At some point in our desultory conversation, Granny looked at me and said, “I almost got married to someone else, you know. Not your grandpa.”

“No!” I exclaimed. “I didn’t know that. What happened?”

“I loved him very much,” she said. “But he was two inches shorter than me. My mother said I could never marry a man who was shorter than I was. So she made me give him up.”

(Stipulate here that my aforementioned great-grandmother could have given Violet, the Dowager Countess, a run for her money any day of the week, so it’s not surprising she prevailed over her daughter’s intentions.  Sad though, if after putting her foot down and forcing her daughter to give vertically challenged love-interest #1 the heave-ho in favor of Grandpa, she still couldn’t bestir herself to attend the wedding.)

After (what was for her) an instance of pouring her heart out, Granny paused for a few seconds, looked at me again, and said

“That was very foolish of me. I shouldn’t have listened to her. It didn’t matter that he was shorter than me. I should have just run off with him. Who can give a law to love?”*

My poor Granny. A hard lesson learned, and one that, as far as I know, she never told another soul about in her life.

*I don’t know if Granny knew she was channeling Anicius Manlius Severinus Boëthius, the ancient Roman politician and philosopher when she said that, but in his Consolation of Philosophy (which he wrote in 524AD while he was in jail awaiting execution for his part in an  alleged plot to overthrow King Theodoric the Great, Boëthius says (as it’s usually translated), “Who can give a law to lovers?  Love is unto itself a higher law.”

The quote occurs in one of the book’s “songs.” (they’re really poems, interspersed throughout out the text), this one written about the mythological husband and wife team of Orpheus and Eurydice.  It deals with Orpheus’s attempts to bring his dead sweetheart back from the Underworld, and his eventual descent there himself in order to try to retrieve her.  He strikes a deal with the Hades, King of the Underworld, that Eurydice may return to life on earth with him, but only if, as they journey out of the Underworld, Orpheus does not look back at her before they have both passed through its gates.  Orpheus believes he’s quite capable of complying with this order, but on the way out, he becomes concerned when he cannot hear his wife footsteps behind him, and he starts to wonder if the gods have betrayed him.  Impatient, much in love with his wife, desperate to see that she actually is coming with him, and in anticipation of the wonderful life they’ll have together if he succeeds in his mission, he sneaks a look back.  And there she is!  But he’s broken the pledge he made to Hades, and Eurydice is dragged back to the Underworld, never to be seen in this life again.  Orpheus’s life, from that point on, isn’t any picnic either.

Boëthius is clearly sympathetic to the lovers, and wishful that the “higher law” of love were not subject to the arbitrary and sometimes capricious whim of external laws and other forces. (Dr.
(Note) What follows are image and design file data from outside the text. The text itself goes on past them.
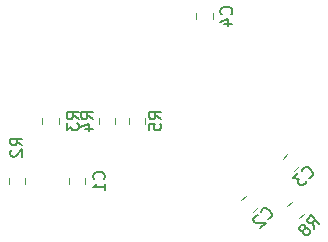
<source format=gbr>
G04 #@! TF.GenerationSoftware,KiCad,Pcbnew,(5.1.8)-1*
G04 #@! TF.CreationDate,2020-11-23T23:50:42+03:00*
G04 #@! TF.ProjectId,HardDuinoTQFP,48617264-4475-4696-9e6f-545146502e6b,rev?*
G04 #@! TF.SameCoordinates,Original*
G04 #@! TF.FileFunction,Legend,Bot*
G04 #@! TF.FilePolarity,Positive*
%FSLAX46Y46*%
G04 Gerber Fmt 4.6, Leading zero omitted, Abs format (unit mm)*
G04 Created by KiCad (PCBNEW (5.1.8)-1) date 2020-11-23 23:50:42*
%MOMM*%
%LPD*%
G01*
G04 APERTURE LIST*
%ADD10C,0.120000*%
%ADD11C,0.150000*%
G04 APERTURE END LIST*
D10*
X101040000Y-69588748D02*
X101040000Y-70111252D01*
X99620000Y-69588748D02*
X99620000Y-70111252D01*
X115252313Y-72441779D02*
X115621779Y-72072313D01*
X114248221Y-71437687D02*
X114617687Y-71068221D01*
X117740721Y-67945187D02*
X118110187Y-67575721D01*
X118744813Y-68949279D02*
X119114279Y-68579813D01*
X111835000Y-56141252D02*
X111835000Y-55618748D01*
X110415000Y-56141252D02*
X110415000Y-55618748D01*
X94540000Y-69588748D02*
X94540000Y-70111252D01*
X95960000Y-69588748D02*
X95960000Y-70111252D01*
X97397500Y-64508748D02*
X97397500Y-65031252D01*
X98817500Y-64508748D02*
X98817500Y-65031252D01*
X103580000Y-64508748D02*
X103580000Y-65031252D01*
X102160000Y-64508748D02*
X102160000Y-65031252D01*
X106120000Y-64508748D02*
X106120000Y-65031252D01*
X104700000Y-64508748D02*
X104700000Y-65031252D01*
X118148005Y-71982903D02*
X118517471Y-71613437D01*
X119152097Y-72986995D02*
X119521563Y-72617529D01*
D11*
X102592142Y-69683333D02*
X102639761Y-69635714D01*
X102687380Y-69492857D01*
X102687380Y-69397619D01*
X102639761Y-69254761D01*
X102544523Y-69159523D01*
X102449285Y-69111904D01*
X102258809Y-69064285D01*
X102115952Y-69064285D01*
X101925476Y-69111904D01*
X101830238Y-69159523D01*
X101735000Y-69254761D01*
X101687380Y-69397619D01*
X101687380Y-69492857D01*
X101735000Y-69635714D01*
X101782619Y-69683333D01*
X102687380Y-70635714D02*
X102687380Y-70064285D01*
X102687380Y-70350000D02*
X101687380Y-70350000D01*
X101830238Y-70254761D01*
X101925476Y-70159523D01*
X101973095Y-70064285D01*
X116472115Y-73056413D02*
X116539458Y-73056413D01*
X116674145Y-72989069D01*
X116741489Y-72921726D01*
X116808832Y-72787038D01*
X116808832Y-72652351D01*
X116775161Y-72551336D01*
X116674145Y-72382977D01*
X116573130Y-72281962D01*
X116404771Y-72180947D01*
X116303756Y-72147275D01*
X116169069Y-72147275D01*
X116034382Y-72214619D01*
X115967038Y-72281962D01*
X115899695Y-72416649D01*
X115899695Y-72483993D01*
X115630321Y-72753367D02*
X115562977Y-72753367D01*
X115461962Y-72787038D01*
X115293603Y-72955397D01*
X115259932Y-73056413D01*
X115259932Y-73123756D01*
X115293603Y-73224771D01*
X115360947Y-73292115D01*
X115495634Y-73359458D01*
X116303756Y-73359458D01*
X115866023Y-73797191D01*
X119964615Y-69563913D02*
X120031958Y-69563913D01*
X120166645Y-69496569D01*
X120233989Y-69429226D01*
X120301332Y-69294538D01*
X120301332Y-69159851D01*
X120267661Y-69058836D01*
X120166645Y-68890477D01*
X120065630Y-68789462D01*
X119897271Y-68688447D01*
X119796256Y-68654775D01*
X119661569Y-68654775D01*
X119526882Y-68722119D01*
X119459538Y-68789462D01*
X119392195Y-68924149D01*
X119392195Y-68991493D01*
X119089149Y-69159851D02*
X118651416Y-69597584D01*
X119156493Y-69631256D01*
X119055477Y-69732271D01*
X119021806Y-69833287D01*
X119021806Y-69900630D01*
X119055477Y-70001645D01*
X119223836Y-70170004D01*
X119324851Y-70203676D01*
X119392195Y-70203676D01*
X119493210Y-70170004D01*
X119695241Y-69967974D01*
X119728913Y-69866958D01*
X119728913Y-69799615D01*
X113387142Y-55713333D02*
X113434761Y-55665714D01*
X113482380Y-55522857D01*
X113482380Y-55427619D01*
X113434761Y-55284761D01*
X113339523Y-55189523D01*
X113244285Y-55141904D01*
X113053809Y-55094285D01*
X112910952Y-55094285D01*
X112720476Y-55141904D01*
X112625238Y-55189523D01*
X112530000Y-55284761D01*
X112482380Y-55427619D01*
X112482380Y-55522857D01*
X112530000Y-55665714D01*
X112577619Y-55713333D01*
X112815714Y-56570476D02*
X113482380Y-56570476D01*
X112434761Y-56332380D02*
X113149047Y-56094285D01*
X113149047Y-56713333D01*
X95702380Y-66825833D02*
X95226190Y-66492500D01*
X95702380Y-66254404D02*
X94702380Y-66254404D01*
X94702380Y-66635357D01*
X94750000Y-66730595D01*
X94797619Y-66778214D01*
X94892857Y-66825833D01*
X95035714Y-66825833D01*
X95130952Y-66778214D01*
X95178571Y-66730595D01*
X95226190Y-66635357D01*
X95226190Y-66254404D01*
X94797619Y-67206785D02*
X94750000Y-67254404D01*
X94702380Y-67349642D01*
X94702380Y-67587738D01*
X94750000Y-67682976D01*
X94797619Y-67730595D01*
X94892857Y-67778214D01*
X94988095Y-67778214D01*
X95130952Y-67730595D01*
X95702380Y-67159166D01*
X95702380Y-67778214D01*
X100464880Y-64603333D02*
X99988690Y-64270000D01*
X100464880Y-64031904D02*
X99464880Y-64031904D01*
X99464880Y-64412857D01*
X99512500Y-64508095D01*
X99560119Y-64555714D01*
X99655357Y-64603333D01*
X99798214Y-64603333D01*
X99893452Y-64555714D01*
X99941071Y-64508095D01*
X99988690Y-64412857D01*
X99988690Y-64031904D01*
X99464880Y-64936666D02*
X99464880Y-65555714D01*
X99845833Y-65222380D01*
X99845833Y-65365238D01*
X99893452Y-65460476D01*
X99941071Y-65508095D01*
X100036309Y-65555714D01*
X100274404Y-65555714D01*
X100369642Y-65508095D01*
X100417261Y-65460476D01*
X100464880Y-65365238D01*
X100464880Y-65079523D01*
X100417261Y-64984285D01*
X100369642Y-64936666D01*
X101672380Y-64603333D02*
X101196190Y-64270000D01*
X101672380Y-64031904D02*
X100672380Y-64031904D01*
X100672380Y-64412857D01*
X100720000Y-64508095D01*
X100767619Y-64555714D01*
X100862857Y-64603333D01*
X101005714Y-64603333D01*
X101100952Y-64555714D01*
X101148571Y-64508095D01*
X101196190Y-64412857D01*
X101196190Y-64031904D01*
X101005714Y-65460476D02*
X101672380Y-65460476D01*
X100624761Y-65222380D02*
X101339047Y-64984285D01*
X101339047Y-65603333D01*
X107449880Y-64603333D02*
X106973690Y-64270000D01*
X107449880Y-64031904D02*
X106449880Y-64031904D01*
X106449880Y-64412857D01*
X106497500Y-64508095D01*
X106545119Y-64555714D01*
X106640357Y-64603333D01*
X106783214Y-64603333D01*
X106878452Y-64555714D01*
X106926071Y-64508095D01*
X106973690Y-64412857D01*
X106973690Y-64031904D01*
X106449880Y-65508095D02*
X106449880Y-65031904D01*
X106926071Y-64984285D01*
X106878452Y-65031904D01*
X106830833Y-65127142D01*
X106830833Y-65365238D01*
X106878452Y-65460476D01*
X106926071Y-65508095D01*
X107021309Y-65555714D01*
X107259404Y-65555714D01*
X107354642Y-65508095D01*
X107402261Y-65460476D01*
X107449880Y-65365238D01*
X107449880Y-65127142D01*
X107402261Y-65031904D01*
X107354642Y-64984285D01*
X120439241Y-73862030D02*
X120338226Y-73289610D01*
X120843302Y-73457969D02*
X120136196Y-72750862D01*
X119866821Y-73020236D01*
X119833150Y-73121251D01*
X119833150Y-73188595D01*
X119866821Y-73289610D01*
X119967837Y-73390625D01*
X120068852Y-73424297D01*
X120136196Y-73424297D01*
X120237211Y-73390625D01*
X120506585Y-73121251D01*
X119631119Y-73862030D02*
X119664791Y-73761015D01*
X119664791Y-73693671D01*
X119631119Y-73592656D01*
X119597447Y-73558984D01*
X119496432Y-73525312D01*
X119429089Y-73525312D01*
X119328073Y-73558984D01*
X119193386Y-73693671D01*
X119159715Y-73794687D01*
X119159715Y-73862030D01*
X119193386Y-73963045D01*
X119227058Y-73996717D01*
X119328073Y-74030389D01*
X119395417Y-74030389D01*
X119496432Y-73996717D01*
X119631119Y-73862030D01*
X119732134Y-73828358D01*
X119799478Y-73828358D01*
X119900493Y-73862030D01*
X120035180Y-73996717D01*
X120068852Y-74097732D01*
X120068852Y-74165076D01*
X120035180Y-74266091D01*
X119900493Y-74400778D01*
X119799478Y-74434450D01*
X119732134Y-74434450D01*
X119631119Y-74400778D01*
X119496432Y-74266091D01*
X119462760Y-74165076D01*
X119462760Y-74097732D01*
X119496432Y-73996717D01*
M02*

</source>
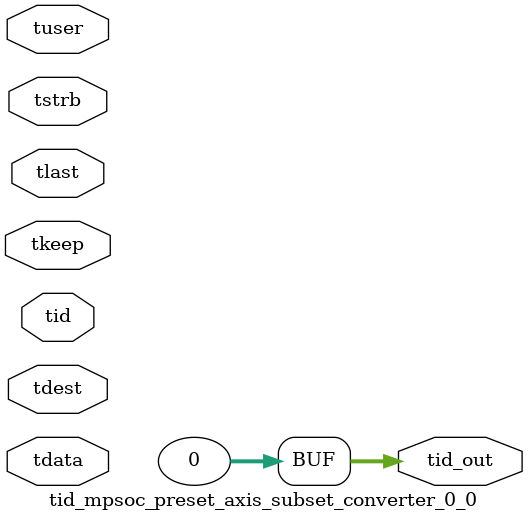
<source format=v>


`timescale 1ps/1ps

module tid_mpsoc_preset_axis_subset_converter_0_0 #
(
parameter C_S_AXIS_TID_WIDTH   = 1,
parameter C_S_AXIS_TUSER_WIDTH = 0,
parameter C_S_AXIS_TDATA_WIDTH = 0,
parameter C_S_AXIS_TDEST_WIDTH = 0,
parameter C_M_AXIS_TID_WIDTH   = 32
)
(
input  [(C_S_AXIS_TID_WIDTH   == 0 ? 1 : C_S_AXIS_TID_WIDTH)-1:0       ] tid,
input  [(C_S_AXIS_TDATA_WIDTH == 0 ? 1 : C_S_AXIS_TDATA_WIDTH)-1:0     ] tdata,
input  [(C_S_AXIS_TUSER_WIDTH == 0 ? 1 : C_S_AXIS_TUSER_WIDTH)-1:0     ] tuser,
input  [(C_S_AXIS_TDEST_WIDTH == 0 ? 1 : C_S_AXIS_TDEST_WIDTH)-1:0     ] tdest,
input  [(C_S_AXIS_TDATA_WIDTH/8)-1:0 ] tkeep,
input  [(C_S_AXIS_TDATA_WIDTH/8)-1:0 ] tstrb,
input                                                                    tlast,
output [(C_M_AXIS_TID_WIDTH   == 0 ? 1 : C_M_AXIS_TID_WIDTH)-1:0       ] tid_out
);

assign tid_out = {1'b0};

endmodule


</source>
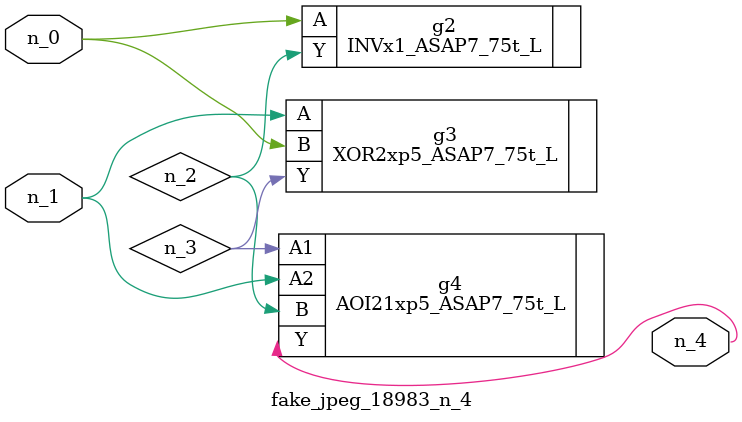
<source format=v>
module fake_jpeg_18983_n_4 (n_0, n_1, n_4);

input n_0;
input n_1;

output n_4;

wire n_3;
wire n_2;

INVx1_ASAP7_75t_L g2 ( 
.A(n_0),
.Y(n_2)
);

XOR2xp5_ASAP7_75t_L g3 ( 
.A(n_1),
.B(n_0),
.Y(n_3)
);

AOI21xp5_ASAP7_75t_L g4 ( 
.A1(n_3),
.A2(n_1),
.B(n_2),
.Y(n_4)
);


endmodule
</source>
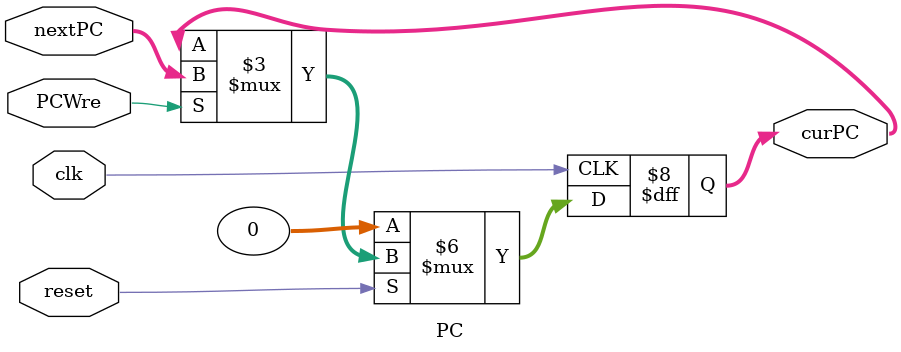
<source format=v>
`timescale 1ns / 1ps


module PC(
    input PCWre,
    input clk,
    input reset,
    input[31:0] nextPC,
    output reg [31:0] curPC
    );
    
    always@(posedge clk)begin
        if (!reset)
            curPC <= 0;
        else if (PCWre)
            curPC <= nextPC;
        end
endmodule

</source>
Johnson said that the sure knowledge that one will be hanged in a fortnight “concentrates the mind wonderfully,” and certainly Boëthius (who was a Christian) spent his last days and weeks concentrating, meditating, pondering, and writing about many virtues, than which there are few more important than love, no matter how it takes us or who it involves.)  All that matters, if the love is real and lasting, is that we show it, stay true to it, and don’t betray it–regardless (or irregardless, as the case may be), of superficial differences between us such as those of height, weight, age and background.  I wish Granny had found that out sooner than she did.